Here we define common functions for loading our embeddings and extracting the vocabulary and vocabulary counts. ft_word_embeddings and w2v_word_embeddings each store a list of references to embedding models that exist on disk.

#### Method definitions

In [3]:
def get_raw_vocab(df):
    vect = CountVectorizer(analyzer='word', stop_words='english')
    X = df["text"]
    fit_result = vect.fit(X)
    vocabulary = fit_result.vocabulary_
    return len(vocabulary), vocabulary

#### Load models

In [4]:
dep_model_ids = [1,2]
loaded_embeddings = neural_embeddings.get_embeddings("dep2vec", model_ids=dep_model_ids, load=True)
dep_embeddings = {}
dep_embeddings["core_hate"] = loaded_embeddings[0]
dep_embeddings["core_clean"] = loaded_embeddings[1]

0 dim200vecs_core_combined_corpus
1 dim200vecs_core_hate_corpus
2 dim200vecs_core_tweets_clean
3 dim200vecs_core_tweets_hs_keyword
4 dim200vecs_dstormer_conll
5 dim200vecs_inaug_conll
6 dim200vecs_manch_conll
7 dim200vecs_melvynhs_conll
8 dim200vecs_twitter_conll
9 dim200vecs_uselec_conll
10 dim200vecs_ustream_conll


In [5]:
word_model_ids = [1,2]
word_embeddings = {}
loaded_embeddings = neural_embeddings.get_embeddings("ft", model_ids=word_model_ids, load=True)

──────────

_TASK LIST_
[1] Answer these questions about the notebook excerpt on loading embeddings:
(a) What value does get_raw_vocab give for stop_words?
(b) Which model ids are listed in dep_model_ids?
(c) Under which key is loaded_embeddings[1] stored in dep_embeddings?
[2] Output everything in the notebook excerpt from "#### Method definitions" down to "fit_result = vect.fit(X)", copied word for word.
You won't need any of the items after this text.

──────────

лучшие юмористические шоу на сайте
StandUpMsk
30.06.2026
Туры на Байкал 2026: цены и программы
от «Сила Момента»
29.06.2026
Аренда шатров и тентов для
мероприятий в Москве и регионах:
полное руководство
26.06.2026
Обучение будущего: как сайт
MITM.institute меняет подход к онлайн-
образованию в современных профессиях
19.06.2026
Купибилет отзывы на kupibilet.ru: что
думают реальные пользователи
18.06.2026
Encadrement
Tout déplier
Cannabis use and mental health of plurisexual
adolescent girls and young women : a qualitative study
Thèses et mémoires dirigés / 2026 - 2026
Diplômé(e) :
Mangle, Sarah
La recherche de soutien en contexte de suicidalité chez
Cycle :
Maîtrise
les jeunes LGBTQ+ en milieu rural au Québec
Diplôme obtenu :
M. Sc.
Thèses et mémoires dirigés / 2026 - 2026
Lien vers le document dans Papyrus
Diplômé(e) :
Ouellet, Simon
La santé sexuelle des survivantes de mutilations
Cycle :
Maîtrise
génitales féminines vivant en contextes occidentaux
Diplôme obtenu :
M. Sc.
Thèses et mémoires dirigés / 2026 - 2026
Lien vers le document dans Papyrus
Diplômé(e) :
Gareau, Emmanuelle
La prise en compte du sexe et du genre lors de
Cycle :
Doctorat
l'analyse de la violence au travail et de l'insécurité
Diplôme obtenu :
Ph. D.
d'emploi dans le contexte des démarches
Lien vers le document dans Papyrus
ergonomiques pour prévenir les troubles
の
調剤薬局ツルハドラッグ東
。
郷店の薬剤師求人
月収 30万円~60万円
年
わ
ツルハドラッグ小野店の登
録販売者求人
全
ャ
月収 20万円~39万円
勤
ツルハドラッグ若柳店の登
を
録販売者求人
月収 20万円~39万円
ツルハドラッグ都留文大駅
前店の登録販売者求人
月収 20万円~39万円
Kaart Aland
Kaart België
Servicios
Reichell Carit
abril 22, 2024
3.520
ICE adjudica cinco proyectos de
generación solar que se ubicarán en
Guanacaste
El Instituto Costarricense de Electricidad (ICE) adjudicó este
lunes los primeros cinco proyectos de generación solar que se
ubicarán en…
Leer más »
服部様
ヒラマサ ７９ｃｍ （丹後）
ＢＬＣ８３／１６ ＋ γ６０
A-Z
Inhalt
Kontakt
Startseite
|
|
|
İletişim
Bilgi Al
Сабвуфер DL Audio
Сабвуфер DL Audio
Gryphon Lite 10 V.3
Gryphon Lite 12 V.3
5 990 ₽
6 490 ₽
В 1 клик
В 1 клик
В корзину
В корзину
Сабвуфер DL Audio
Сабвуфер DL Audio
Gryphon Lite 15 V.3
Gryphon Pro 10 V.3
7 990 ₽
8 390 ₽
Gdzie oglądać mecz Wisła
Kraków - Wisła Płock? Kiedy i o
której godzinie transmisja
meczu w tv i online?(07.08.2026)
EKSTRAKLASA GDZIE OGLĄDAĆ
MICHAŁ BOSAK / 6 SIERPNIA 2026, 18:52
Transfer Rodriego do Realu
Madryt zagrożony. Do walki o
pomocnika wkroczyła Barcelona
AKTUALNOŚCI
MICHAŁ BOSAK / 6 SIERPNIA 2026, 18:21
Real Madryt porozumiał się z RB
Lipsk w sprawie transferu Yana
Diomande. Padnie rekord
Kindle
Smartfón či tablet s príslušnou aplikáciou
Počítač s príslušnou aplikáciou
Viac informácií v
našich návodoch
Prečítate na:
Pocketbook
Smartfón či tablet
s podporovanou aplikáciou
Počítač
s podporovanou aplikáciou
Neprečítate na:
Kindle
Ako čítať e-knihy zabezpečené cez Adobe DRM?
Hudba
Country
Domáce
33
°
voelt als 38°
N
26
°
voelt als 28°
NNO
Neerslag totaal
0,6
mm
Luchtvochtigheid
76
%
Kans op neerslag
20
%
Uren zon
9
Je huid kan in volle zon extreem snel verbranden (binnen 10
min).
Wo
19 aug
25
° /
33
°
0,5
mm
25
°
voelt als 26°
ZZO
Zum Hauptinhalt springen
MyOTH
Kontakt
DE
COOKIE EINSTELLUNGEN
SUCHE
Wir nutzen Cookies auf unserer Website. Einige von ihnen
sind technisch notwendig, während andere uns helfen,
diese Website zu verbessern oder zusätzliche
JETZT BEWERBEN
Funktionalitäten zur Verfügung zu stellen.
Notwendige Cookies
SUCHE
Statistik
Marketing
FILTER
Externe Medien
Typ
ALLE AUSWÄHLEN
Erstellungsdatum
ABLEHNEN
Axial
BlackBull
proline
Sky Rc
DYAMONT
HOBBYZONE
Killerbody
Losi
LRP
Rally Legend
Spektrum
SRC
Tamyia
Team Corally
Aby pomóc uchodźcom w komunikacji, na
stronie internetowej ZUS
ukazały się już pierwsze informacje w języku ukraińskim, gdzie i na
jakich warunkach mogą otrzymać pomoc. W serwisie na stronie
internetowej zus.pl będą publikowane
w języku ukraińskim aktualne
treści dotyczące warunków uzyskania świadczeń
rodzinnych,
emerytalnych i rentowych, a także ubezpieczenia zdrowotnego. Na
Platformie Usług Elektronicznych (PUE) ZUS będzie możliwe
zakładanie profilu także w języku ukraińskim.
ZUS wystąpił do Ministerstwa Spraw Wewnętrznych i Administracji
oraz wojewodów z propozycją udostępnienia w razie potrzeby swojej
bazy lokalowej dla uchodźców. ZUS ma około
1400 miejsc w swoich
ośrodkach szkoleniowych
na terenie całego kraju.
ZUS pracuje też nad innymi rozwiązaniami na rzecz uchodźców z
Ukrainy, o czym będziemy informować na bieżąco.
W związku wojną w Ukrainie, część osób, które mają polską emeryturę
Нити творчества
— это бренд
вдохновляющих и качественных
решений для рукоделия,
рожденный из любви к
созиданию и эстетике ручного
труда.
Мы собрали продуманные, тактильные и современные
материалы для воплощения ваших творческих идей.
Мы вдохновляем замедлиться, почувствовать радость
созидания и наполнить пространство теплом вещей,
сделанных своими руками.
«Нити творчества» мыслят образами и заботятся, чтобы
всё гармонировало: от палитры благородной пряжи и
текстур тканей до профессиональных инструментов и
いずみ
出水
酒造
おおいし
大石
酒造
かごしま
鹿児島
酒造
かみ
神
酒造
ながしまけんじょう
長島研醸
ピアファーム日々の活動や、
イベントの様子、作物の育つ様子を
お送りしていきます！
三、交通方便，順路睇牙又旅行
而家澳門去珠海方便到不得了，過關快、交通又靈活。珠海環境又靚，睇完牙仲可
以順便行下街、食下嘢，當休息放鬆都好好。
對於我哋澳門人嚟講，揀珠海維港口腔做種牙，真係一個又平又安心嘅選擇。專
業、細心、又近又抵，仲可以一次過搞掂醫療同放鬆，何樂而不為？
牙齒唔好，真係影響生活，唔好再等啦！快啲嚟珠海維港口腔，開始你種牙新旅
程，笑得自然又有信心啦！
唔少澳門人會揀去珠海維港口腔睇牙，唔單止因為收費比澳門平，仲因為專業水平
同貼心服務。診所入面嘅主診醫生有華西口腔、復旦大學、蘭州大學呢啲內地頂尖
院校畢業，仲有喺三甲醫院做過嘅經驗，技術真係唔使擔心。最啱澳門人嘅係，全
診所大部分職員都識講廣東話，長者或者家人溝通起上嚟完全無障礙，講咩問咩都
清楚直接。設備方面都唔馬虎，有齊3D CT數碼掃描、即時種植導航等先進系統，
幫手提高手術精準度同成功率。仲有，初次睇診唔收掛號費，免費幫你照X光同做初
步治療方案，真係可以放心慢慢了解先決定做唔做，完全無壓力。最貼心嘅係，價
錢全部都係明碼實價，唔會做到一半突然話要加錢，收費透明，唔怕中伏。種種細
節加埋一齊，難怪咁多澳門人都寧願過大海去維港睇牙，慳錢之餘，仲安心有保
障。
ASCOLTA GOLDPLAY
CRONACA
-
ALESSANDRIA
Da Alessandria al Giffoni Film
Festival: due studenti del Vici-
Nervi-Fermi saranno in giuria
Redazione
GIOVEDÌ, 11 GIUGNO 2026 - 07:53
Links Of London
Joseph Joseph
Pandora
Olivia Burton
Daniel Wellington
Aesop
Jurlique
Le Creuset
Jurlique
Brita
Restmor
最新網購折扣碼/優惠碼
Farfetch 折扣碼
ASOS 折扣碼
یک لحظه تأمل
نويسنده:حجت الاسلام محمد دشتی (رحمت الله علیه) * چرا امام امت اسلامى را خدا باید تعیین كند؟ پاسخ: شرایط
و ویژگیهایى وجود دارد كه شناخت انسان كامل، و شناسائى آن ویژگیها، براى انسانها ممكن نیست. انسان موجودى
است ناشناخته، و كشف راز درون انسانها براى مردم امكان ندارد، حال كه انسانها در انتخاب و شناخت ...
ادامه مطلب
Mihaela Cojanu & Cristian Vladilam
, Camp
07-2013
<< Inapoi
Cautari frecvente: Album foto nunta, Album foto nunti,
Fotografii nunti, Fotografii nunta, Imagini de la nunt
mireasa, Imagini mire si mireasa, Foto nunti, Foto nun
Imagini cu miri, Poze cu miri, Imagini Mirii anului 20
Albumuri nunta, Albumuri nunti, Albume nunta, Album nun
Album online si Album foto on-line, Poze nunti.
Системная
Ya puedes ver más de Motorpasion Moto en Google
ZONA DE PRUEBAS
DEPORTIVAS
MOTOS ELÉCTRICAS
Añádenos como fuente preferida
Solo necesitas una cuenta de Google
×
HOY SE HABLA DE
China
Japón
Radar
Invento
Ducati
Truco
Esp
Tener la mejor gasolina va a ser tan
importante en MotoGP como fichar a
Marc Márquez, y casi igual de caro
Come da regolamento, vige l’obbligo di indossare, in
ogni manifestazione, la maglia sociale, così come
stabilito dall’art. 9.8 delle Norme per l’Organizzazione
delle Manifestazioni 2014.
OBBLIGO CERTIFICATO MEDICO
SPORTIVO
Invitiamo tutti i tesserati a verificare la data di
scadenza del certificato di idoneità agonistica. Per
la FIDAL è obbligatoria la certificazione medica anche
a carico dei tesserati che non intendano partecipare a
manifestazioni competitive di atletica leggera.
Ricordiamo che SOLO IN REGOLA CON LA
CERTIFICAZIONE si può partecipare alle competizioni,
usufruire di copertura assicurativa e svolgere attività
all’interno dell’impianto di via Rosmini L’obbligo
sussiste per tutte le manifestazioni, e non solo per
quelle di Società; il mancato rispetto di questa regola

──────────

_EXERCISE ANSWERS_
[1]
(a) 'english'
(b) 1 and 2
(c) "core_clean"

[2]
#### Method definitions

In [3]:
def get_raw_vocab(df):
    vect = CountVectorizer(analyzer='word', stop_words='english')
    X = df["text"]
    fit_result = vect.fit(X)